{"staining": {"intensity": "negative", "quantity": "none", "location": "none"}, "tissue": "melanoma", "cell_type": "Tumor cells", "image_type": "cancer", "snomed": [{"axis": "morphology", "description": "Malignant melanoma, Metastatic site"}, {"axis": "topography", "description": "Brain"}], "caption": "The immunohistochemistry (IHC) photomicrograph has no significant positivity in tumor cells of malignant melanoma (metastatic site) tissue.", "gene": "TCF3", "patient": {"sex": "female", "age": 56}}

--

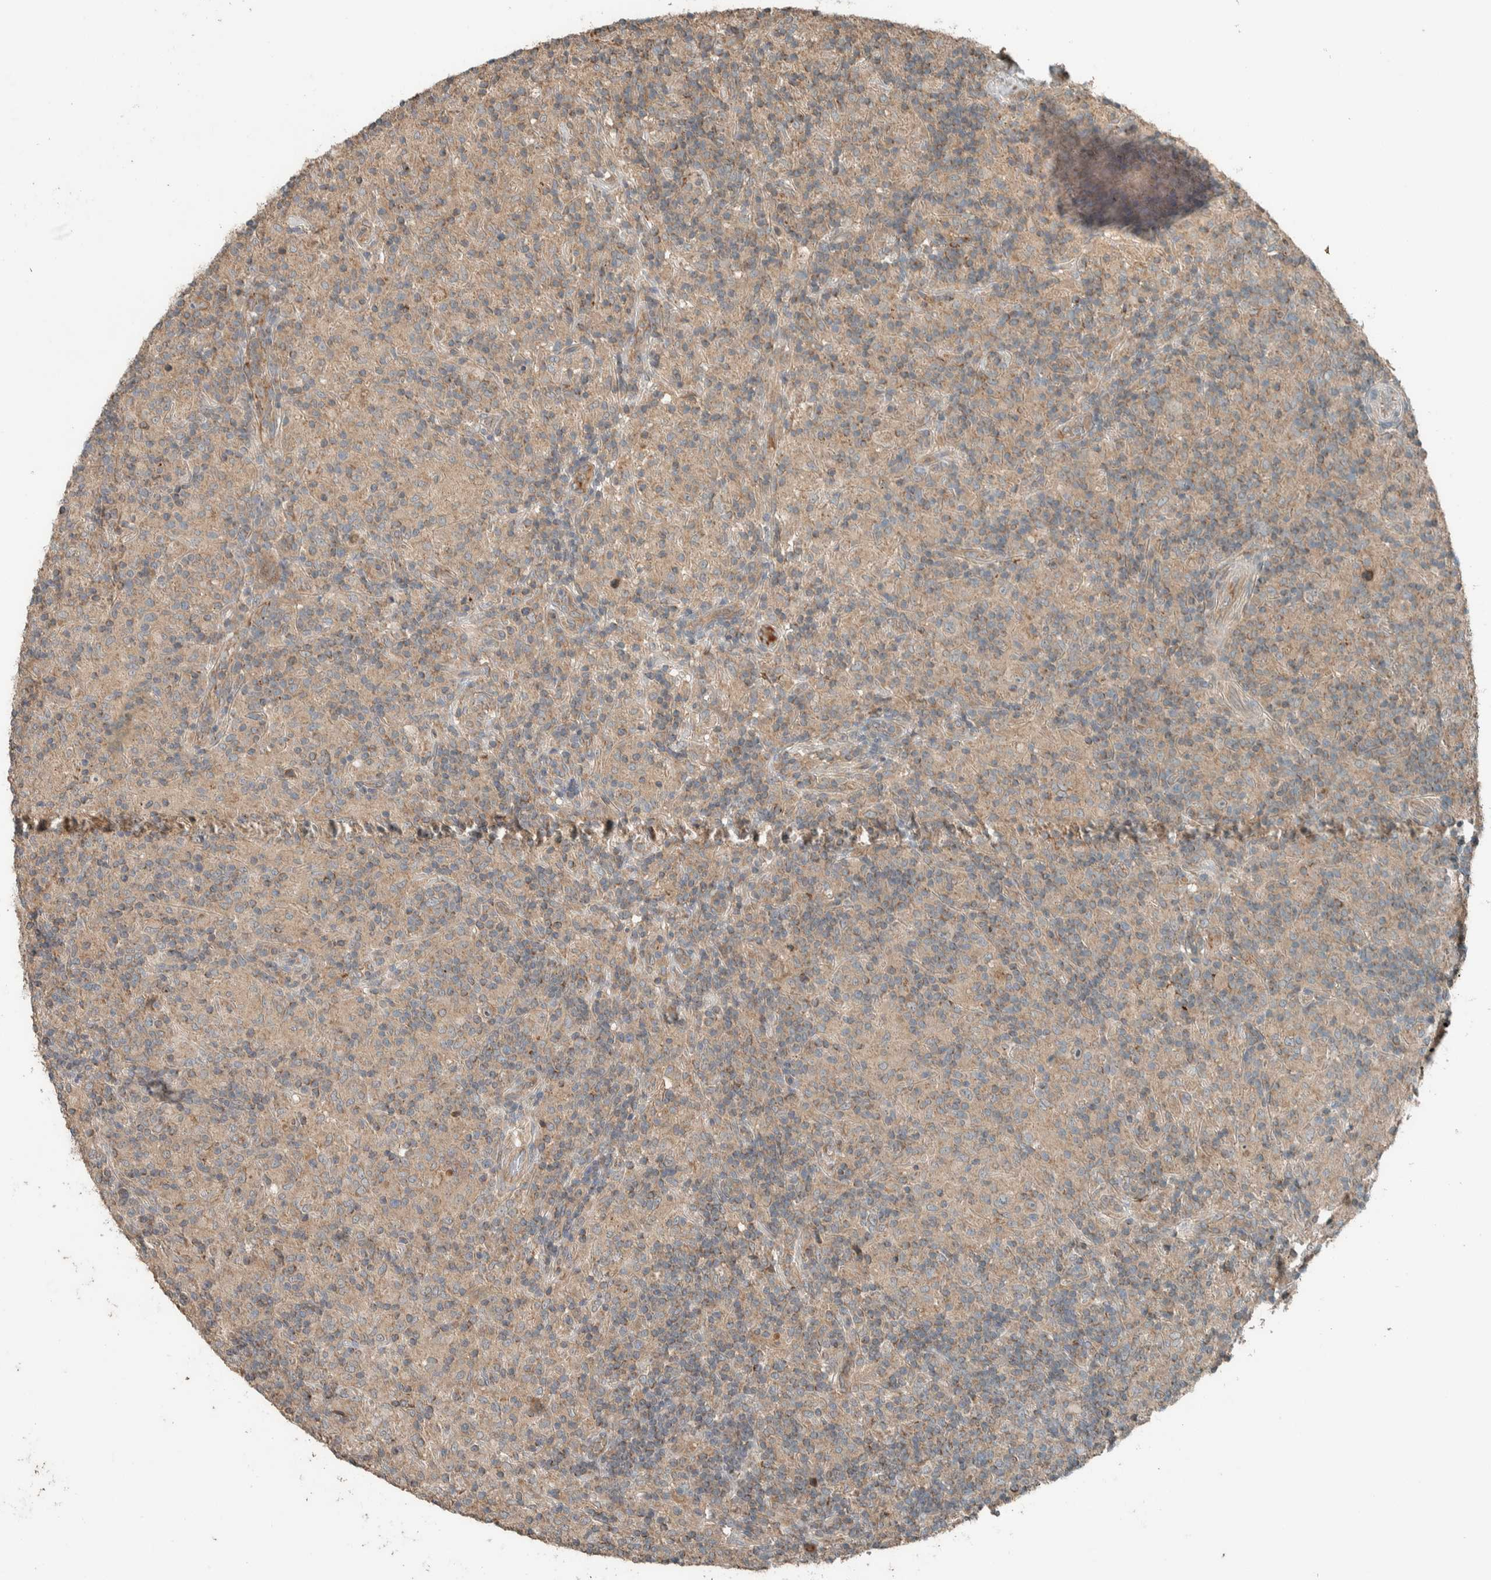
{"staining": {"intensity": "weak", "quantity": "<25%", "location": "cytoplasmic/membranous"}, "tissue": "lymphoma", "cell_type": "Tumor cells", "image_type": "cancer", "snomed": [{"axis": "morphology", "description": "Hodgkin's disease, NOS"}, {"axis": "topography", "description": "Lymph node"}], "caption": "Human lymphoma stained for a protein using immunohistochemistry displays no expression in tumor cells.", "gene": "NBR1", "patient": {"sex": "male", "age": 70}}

==

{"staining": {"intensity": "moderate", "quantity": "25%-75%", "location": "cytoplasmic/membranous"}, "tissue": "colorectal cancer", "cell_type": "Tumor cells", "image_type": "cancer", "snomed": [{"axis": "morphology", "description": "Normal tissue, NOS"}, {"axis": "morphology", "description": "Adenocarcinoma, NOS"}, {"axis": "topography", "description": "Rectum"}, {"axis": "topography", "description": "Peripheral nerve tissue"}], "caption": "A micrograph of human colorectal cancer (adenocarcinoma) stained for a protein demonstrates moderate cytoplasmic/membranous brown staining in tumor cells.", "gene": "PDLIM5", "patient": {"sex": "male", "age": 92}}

To do ::
Pull each line containing "protein" from the records.

Solution below ::
{"staining": {"intensity": "weak", "quantity": "<25%", "location": "cytoplasmic/membranous"}, "tissue": "lymphoma", "cell_type": "Tumor cells", "image_type": "cancer", "snomed": [{"axis": "morphology", "description": "Hodgkin's disease, NOS"}, {"axis": "topography", "description": "Lymph node"}], "caption": "Human lymphoma stained for a protein using immunohistochemistry displays no expression in tumor cells.", "gene": "NBR1", "patient": {"sex": "male", "age": 70}}
{"staining": {"intensity": "moderate", "quantity": "25%-75%", "location": "cytoplasmic/membranous"}, "tissue": "colorectal cancer", "cell_type": "Tumor cells", "image_type": "cancer", "snomed": [{"axis": "morphology", "description": "Normal tissue, NOS"}, {"axis": "morphology", "description": "Adenocarcinoma, NOS"}, {"axis": "topography", "description": "Rectum"}, {"axis": "topography", "description": "Peripheral nerve tissue"}], "caption": "A micrograph of human colorectal cancer (adenocarcinoma) stained for a protein demonstrates moderate cytoplasmic/membranous brown staining in tumor cells.", "gene": "PDLIM5", "patient": {"sex": "male", "age": 92}}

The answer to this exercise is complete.